Воцарилась тишина. Я не допускал, что привратник подумал, будто кто-то глупо шутит. Ложная выдача себя за служителя Инквизиции грозила наказанием кастрацией, нарезанием ремней из кожи и сожжением на медленном огне. В связи с вышеуказанным фактом, на белом свете немного попадалось столь смелых шутников.
— Спрошу моего хозяина, — на этот раз мы услышали голос, который уже не был ни сонным, ни недовольным.
— Если не откроешь двери, будешь обвинён в соучастии в преступлении, — сказал я громко. — Тебя будут пытать и сожгут!
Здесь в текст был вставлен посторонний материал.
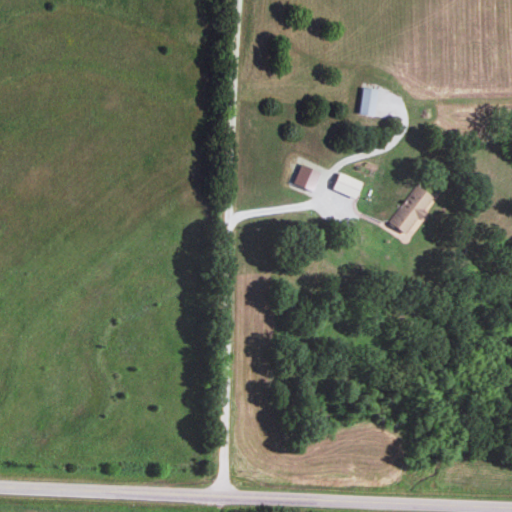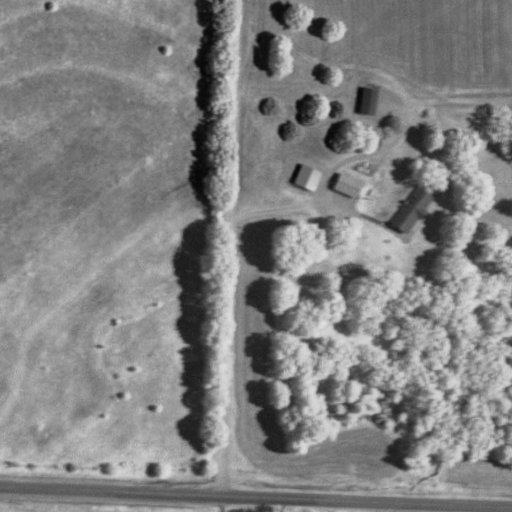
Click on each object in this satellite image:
building: (368, 98)
building: (307, 174)
building: (347, 182)
road: (330, 189)
building: (411, 206)
road: (231, 248)
road: (255, 499)
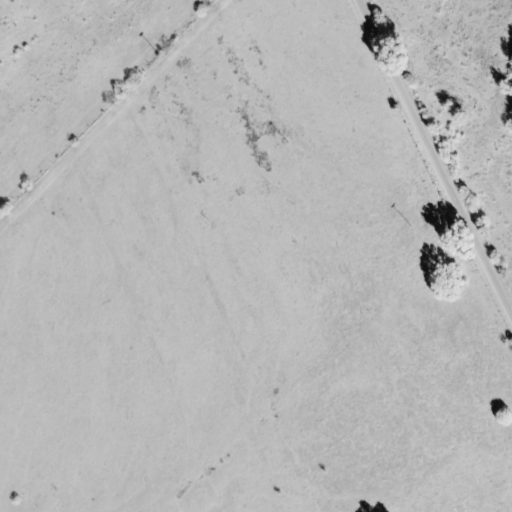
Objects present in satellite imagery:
road: (436, 152)
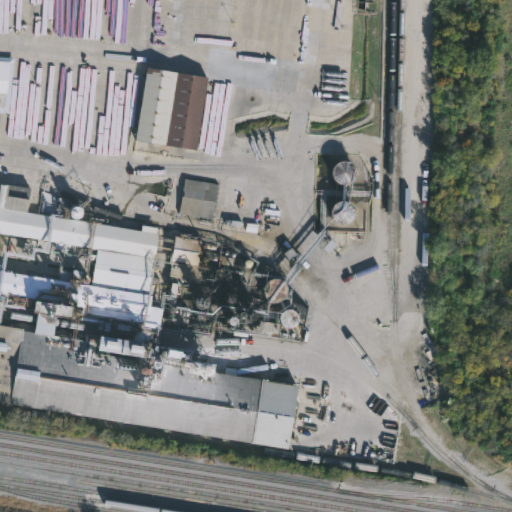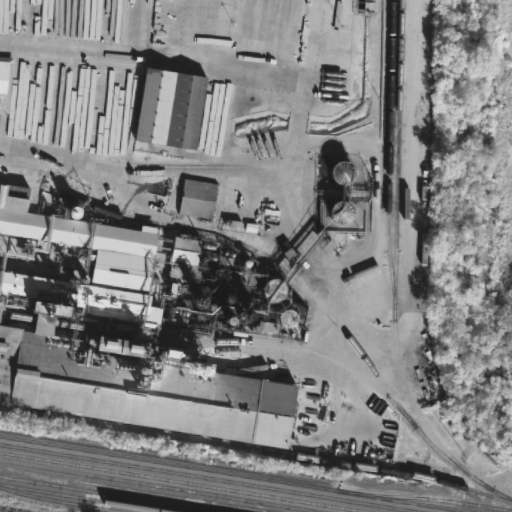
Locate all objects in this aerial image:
road: (312, 44)
building: (4, 82)
building: (5, 82)
building: (156, 105)
building: (172, 109)
building: (186, 110)
road: (301, 123)
railway: (388, 152)
building: (341, 171)
building: (198, 198)
building: (200, 199)
building: (341, 211)
building: (344, 212)
building: (85, 241)
railway: (395, 250)
building: (182, 251)
building: (185, 258)
railway: (309, 293)
building: (114, 339)
railway: (212, 341)
building: (120, 347)
building: (129, 372)
railway: (263, 449)
railway: (239, 473)
railway: (211, 477)
railway: (185, 484)
railway: (115, 493)
railway: (90, 497)
railway: (429, 497)
railway: (65, 501)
Я дал ему минуту, чтобы он правильно понял значение этих слов.
— Считаю до трёх, после чего прикажу выбить дверь, — заявил я. — У тебя есть семья, парень? — спросил я более мягким тоном и подождал немного: — Раз!
Я услышал скрежет отодвигаемой задвижки. Я улыбнулся. — Два! Двери заскрипели.
— Три!
Я стоял напротив седобородого и седовласого мужчины, который вглядывался в меня с нескрываемым ужасом. Я переступил порог.
— Бог с тобой, добрый человек. — Я похлопал его по плечу. — Проводи нас к господину Гриффо.
— Но хозяин сейчас спит… — пробормотал он.
— Разбудим, — пообещал я мягко и легко его подтолкнул. — Веди, — приказал я.
Фрагенштайн должен был нас услышать. Может стук в двери, а может, еще раньше, выламывание калитки, ведущей во владение. В любом случае, он собрал вокруг себя нескольких слуг (я слышал возбуждённые голоса) и забаррикадировался вместе с ними в покоях на первом этаже. Я знал, что они смогут там долго защищаться, был также уверен, что Гриффо успел послать кого-нибудь за помощью. Может к бургомистру, а может к отцу. Городские власти не cмогли бы ничего сделать, но если бы граф прислал отряд солдат… Теоретически, они должны немедленно перейти под командование Службы, но на практике их прибытие означало бы колоссальные осложнения. А я не желал себе осложнений в этой и так чрезвычайно непростой ситуации. Утешало меня только одно: Фрагенштайн, оказывая сопротивление, признал свою вину. Поскольку человек с чистой совестью примет инквизиторов с сердечной улыбкой на устах, а не побежит в укрытие, заслоняясь вооружёнными слугами.
— Гриффо Фрагенштайн, — воззвал я. — Именем Святой Службы требую, чтобы ты открыл двери!
Это не было действием в расчёте убедить хозяина. Он ведь знал, с кем имеет дело. Однако он мог внушить своим людям, что на них напали грабители или шайка, нанятая кем-нибудь из конкурентов. Даже мирно настроенных людей легко склонить к убийству бандитов. Намного труднее их склонить к убийству инквизиторов. Из-за двери я услышал шум взволнованных разговоров.
— За выдачу Гриффо Фрагенштайна назначена большая награда, — сказал я громко.